Imhof’s show will include continuous performance elements that will change and accumulate over time. Visitors can expect some of the notable components of past performances, such as live animals and technology. Imhof has been working with collaborators from the fields of philosophy, painting, music and law, and their different personalities are worked into the performances. The show will include paintings, sculpture, installations and seven new musical compositions that work with the pavilion’s space and architecture.
Egill Sæbjörnsson
Icelandic pavilion, Spazio Punch
Apparently, 54% of Icelanders believe in fairies, so it’s no surprise that this year’s Icelandic pavilion has been taken over by two trolls. The fictional characters Ugh and Boogar are the artistic companions of Egill Sæbjörnsson, an artist and musician. Called Out of Controll, and organised by Stefanie Böttcher, the director of Kunsthalle Mainz, works supposedly made by the 36m-tall trolls will be on show.

* Exercise data *

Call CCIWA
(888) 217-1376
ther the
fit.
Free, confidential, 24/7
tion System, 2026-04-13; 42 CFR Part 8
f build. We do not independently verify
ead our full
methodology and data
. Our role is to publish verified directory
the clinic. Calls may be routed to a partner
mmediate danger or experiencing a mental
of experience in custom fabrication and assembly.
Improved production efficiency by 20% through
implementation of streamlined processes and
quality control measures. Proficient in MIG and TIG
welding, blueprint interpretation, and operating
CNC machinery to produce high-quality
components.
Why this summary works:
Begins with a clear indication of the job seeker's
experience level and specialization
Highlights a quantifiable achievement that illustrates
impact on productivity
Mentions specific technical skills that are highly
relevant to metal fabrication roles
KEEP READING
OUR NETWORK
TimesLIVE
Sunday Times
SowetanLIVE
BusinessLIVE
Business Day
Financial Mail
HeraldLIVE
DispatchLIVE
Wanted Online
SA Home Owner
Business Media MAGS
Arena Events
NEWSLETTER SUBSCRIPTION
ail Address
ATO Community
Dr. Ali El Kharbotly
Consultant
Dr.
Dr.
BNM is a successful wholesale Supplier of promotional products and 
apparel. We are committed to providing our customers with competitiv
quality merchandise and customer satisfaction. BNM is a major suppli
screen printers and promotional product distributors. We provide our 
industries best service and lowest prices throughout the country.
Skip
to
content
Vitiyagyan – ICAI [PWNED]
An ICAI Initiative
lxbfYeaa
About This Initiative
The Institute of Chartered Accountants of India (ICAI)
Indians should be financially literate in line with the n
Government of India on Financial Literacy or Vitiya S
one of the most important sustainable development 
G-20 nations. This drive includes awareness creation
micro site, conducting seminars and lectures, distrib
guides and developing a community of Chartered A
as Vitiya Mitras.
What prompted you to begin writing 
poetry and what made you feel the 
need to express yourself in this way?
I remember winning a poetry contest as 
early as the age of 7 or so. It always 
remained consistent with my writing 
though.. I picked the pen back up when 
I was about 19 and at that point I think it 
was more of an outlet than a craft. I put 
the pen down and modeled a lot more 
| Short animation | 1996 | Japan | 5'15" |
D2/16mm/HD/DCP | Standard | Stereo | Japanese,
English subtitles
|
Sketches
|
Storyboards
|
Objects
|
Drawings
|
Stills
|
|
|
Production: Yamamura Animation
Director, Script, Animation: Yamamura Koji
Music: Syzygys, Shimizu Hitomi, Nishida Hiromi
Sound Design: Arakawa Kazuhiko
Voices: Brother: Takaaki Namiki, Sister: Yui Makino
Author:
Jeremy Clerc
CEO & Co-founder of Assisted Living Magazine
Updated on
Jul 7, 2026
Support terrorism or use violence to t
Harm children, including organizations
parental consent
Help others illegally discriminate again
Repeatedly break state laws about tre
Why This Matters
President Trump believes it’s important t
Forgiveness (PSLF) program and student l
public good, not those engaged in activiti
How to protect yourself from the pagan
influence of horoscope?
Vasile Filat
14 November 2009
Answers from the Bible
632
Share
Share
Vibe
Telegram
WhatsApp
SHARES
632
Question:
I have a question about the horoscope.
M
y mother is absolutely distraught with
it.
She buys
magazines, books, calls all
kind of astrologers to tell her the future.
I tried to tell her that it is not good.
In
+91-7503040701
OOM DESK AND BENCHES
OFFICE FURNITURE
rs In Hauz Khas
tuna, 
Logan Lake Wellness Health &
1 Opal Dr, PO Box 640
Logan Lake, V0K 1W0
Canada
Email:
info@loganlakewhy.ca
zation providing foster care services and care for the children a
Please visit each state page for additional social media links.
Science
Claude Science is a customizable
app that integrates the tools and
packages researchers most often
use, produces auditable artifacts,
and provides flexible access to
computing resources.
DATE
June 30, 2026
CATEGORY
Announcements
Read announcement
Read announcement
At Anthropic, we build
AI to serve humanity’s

* Complete the following *
1. Please retype the records from their first line through the line containing "mmediate danger or experiencing a mental", keeping both of those lines and changing nothing.
2. Write the next part of the text about the art pavilions, picking up after its last sentence.

* Answers to the exercises *
1.
Call CCIWA
(888) 217-1376
ther the
fit.
Free, confidential, 24/7
tion System, 2026-04-13; 42 CFR Part 8
f build. We do not independently verify
ead our full
methodology and data
. Our role is to publish verified directory
the clinic. Calls may be routed to a partner
mmediate danger or experiencing a mental

2.
Björg Stefánsdóttir, the director of the Icelandic Art Center in Reykjavik, which has commissioned the 2017 pavilion, says the show is part of the Icelandic pavilion’s tradition for “dissolving social constructs, whether they be ideologies, nationalist sentiments or the myth of the artist”. The final choice of pieces for the Biennale was decided at the last minute, but the new large-scale works (“big fingers make it difficult to make small things,” says Sæbjörnsson) include paintings, ceramics, concrete and cement statues, found objects and chocolate sculptures. Sæbjörnsson has created a new musical composition and produced a book to accompany the show. The trolls are also breaking out into the digital sphere—they’re crowdfunding to create their own perfume; you can follow them on Instagram using the @icelandicpavilion handle and the hashtag #outofcontroll.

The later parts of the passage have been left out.